(Stored data entries)
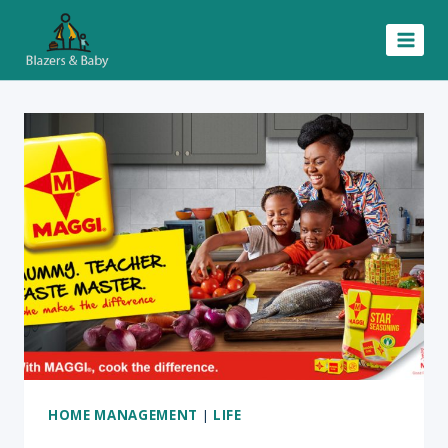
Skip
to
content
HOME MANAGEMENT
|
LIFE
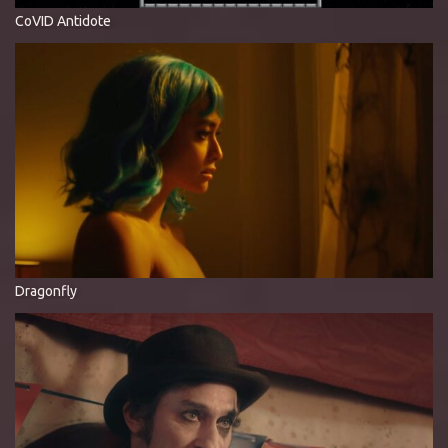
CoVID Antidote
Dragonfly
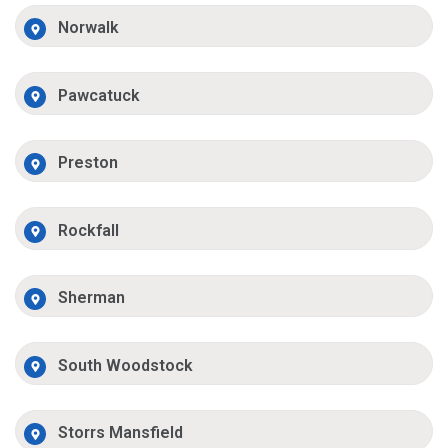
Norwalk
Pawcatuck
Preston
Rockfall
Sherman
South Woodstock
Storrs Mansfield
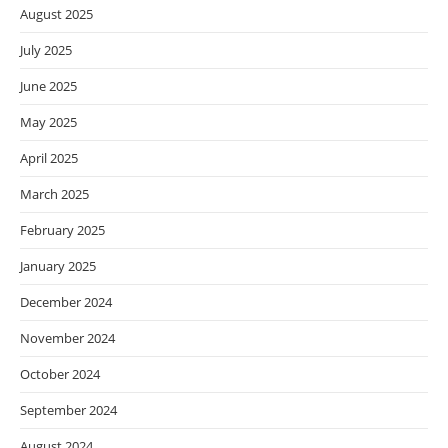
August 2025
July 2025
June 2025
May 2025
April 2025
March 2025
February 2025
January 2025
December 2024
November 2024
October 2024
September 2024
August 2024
==
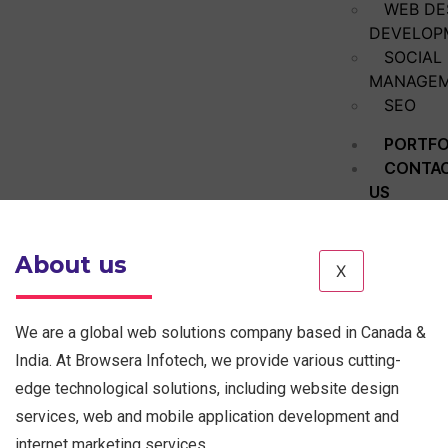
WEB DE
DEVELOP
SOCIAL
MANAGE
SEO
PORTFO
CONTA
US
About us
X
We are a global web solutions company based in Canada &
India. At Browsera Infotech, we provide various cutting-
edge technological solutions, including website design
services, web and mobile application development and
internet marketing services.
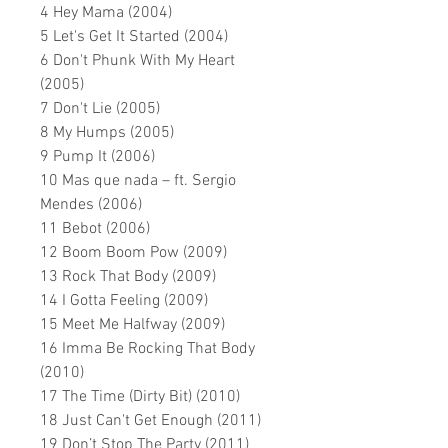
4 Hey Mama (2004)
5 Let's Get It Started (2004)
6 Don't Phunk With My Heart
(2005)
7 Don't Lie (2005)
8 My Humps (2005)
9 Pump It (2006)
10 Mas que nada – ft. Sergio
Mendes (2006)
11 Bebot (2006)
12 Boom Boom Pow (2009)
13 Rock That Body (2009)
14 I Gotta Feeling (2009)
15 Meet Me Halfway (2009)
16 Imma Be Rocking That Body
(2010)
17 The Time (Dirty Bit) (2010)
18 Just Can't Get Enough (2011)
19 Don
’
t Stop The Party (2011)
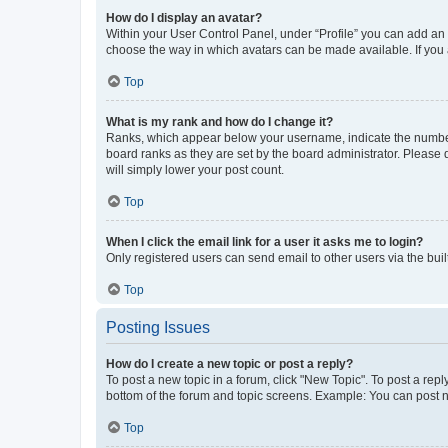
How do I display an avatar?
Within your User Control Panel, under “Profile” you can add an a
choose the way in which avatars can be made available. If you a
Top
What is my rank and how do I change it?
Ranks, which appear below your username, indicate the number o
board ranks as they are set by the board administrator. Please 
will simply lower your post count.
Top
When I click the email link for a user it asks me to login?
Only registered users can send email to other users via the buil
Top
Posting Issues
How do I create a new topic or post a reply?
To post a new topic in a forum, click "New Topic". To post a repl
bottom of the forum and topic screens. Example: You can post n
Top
* * *
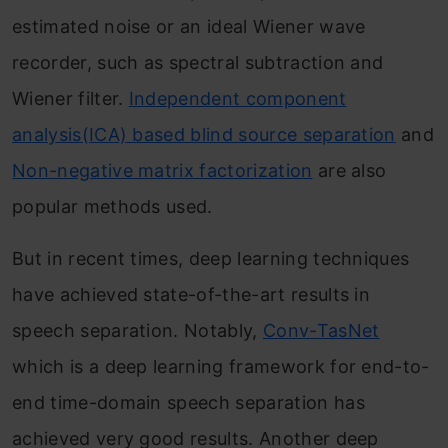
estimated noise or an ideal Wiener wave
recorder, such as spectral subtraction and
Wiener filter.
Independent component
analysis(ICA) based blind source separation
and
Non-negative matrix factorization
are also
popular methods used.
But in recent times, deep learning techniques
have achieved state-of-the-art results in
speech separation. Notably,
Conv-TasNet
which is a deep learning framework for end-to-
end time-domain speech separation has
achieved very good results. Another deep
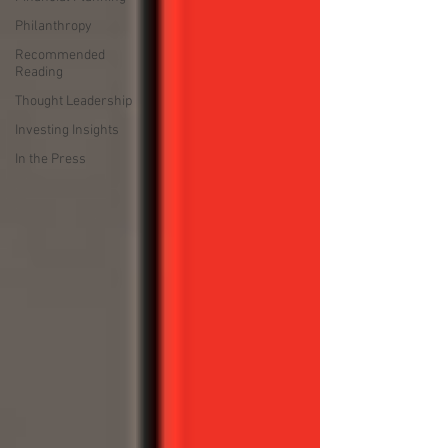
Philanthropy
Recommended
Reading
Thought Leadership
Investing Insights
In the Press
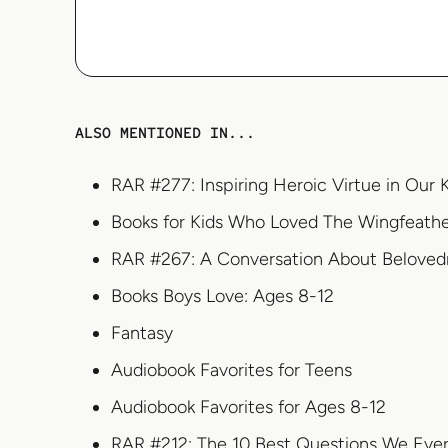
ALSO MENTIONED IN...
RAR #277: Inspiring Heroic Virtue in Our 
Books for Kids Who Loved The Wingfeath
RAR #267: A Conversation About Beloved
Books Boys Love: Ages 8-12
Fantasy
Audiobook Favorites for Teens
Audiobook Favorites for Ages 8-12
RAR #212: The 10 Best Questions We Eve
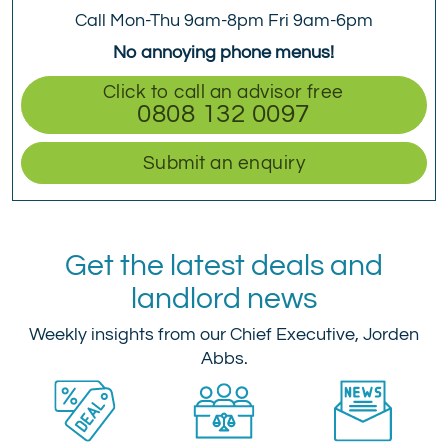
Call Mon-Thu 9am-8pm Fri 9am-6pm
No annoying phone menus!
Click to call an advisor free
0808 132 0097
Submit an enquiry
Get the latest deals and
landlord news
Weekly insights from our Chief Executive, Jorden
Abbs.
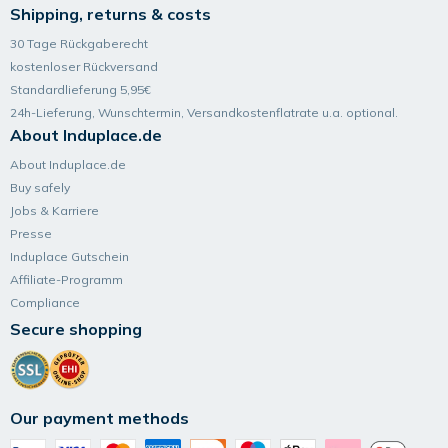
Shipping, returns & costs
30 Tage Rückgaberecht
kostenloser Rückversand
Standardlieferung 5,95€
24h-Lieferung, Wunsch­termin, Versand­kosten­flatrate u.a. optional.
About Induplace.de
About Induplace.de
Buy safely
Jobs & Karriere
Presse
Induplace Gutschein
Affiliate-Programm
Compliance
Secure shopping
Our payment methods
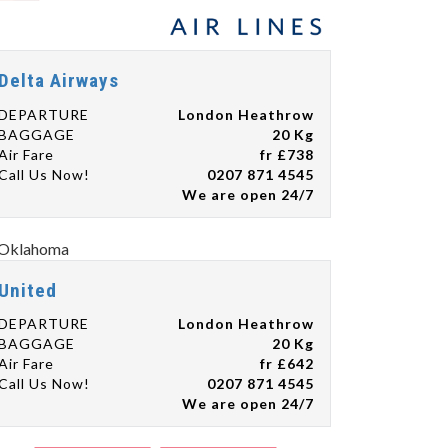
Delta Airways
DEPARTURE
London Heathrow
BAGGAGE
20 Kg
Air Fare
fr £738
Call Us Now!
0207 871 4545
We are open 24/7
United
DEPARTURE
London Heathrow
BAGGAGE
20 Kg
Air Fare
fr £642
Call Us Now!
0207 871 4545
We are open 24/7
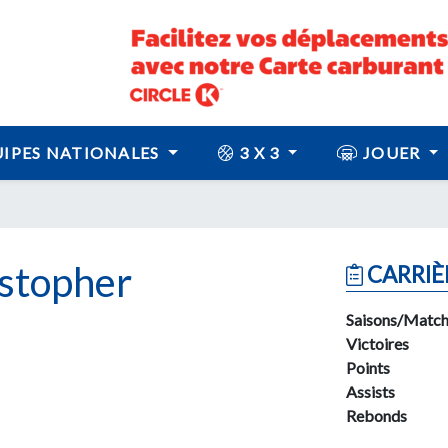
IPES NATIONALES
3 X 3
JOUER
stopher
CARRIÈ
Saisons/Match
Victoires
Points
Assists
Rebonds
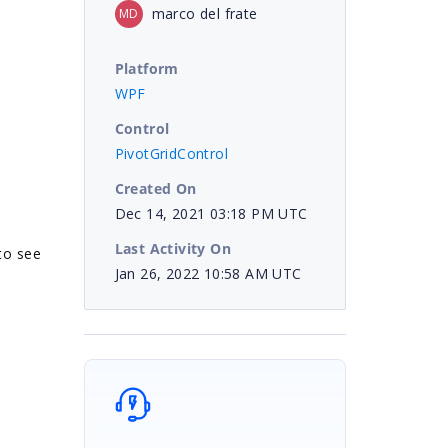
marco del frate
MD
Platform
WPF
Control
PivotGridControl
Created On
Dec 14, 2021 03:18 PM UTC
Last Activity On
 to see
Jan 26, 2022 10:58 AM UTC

WHAT YOU WILL DO: Copy out the lines of the listing word for word, beginning at the line with "August 2025" and continuing through the line with "August 2024".

REPLY TO THE TASK:
August 2025
July 2025
June 2025
May 2025
April 2025
March 2025
February 2025
January 2025
December 2024
November 2024
October 2024
September 2024
August 2024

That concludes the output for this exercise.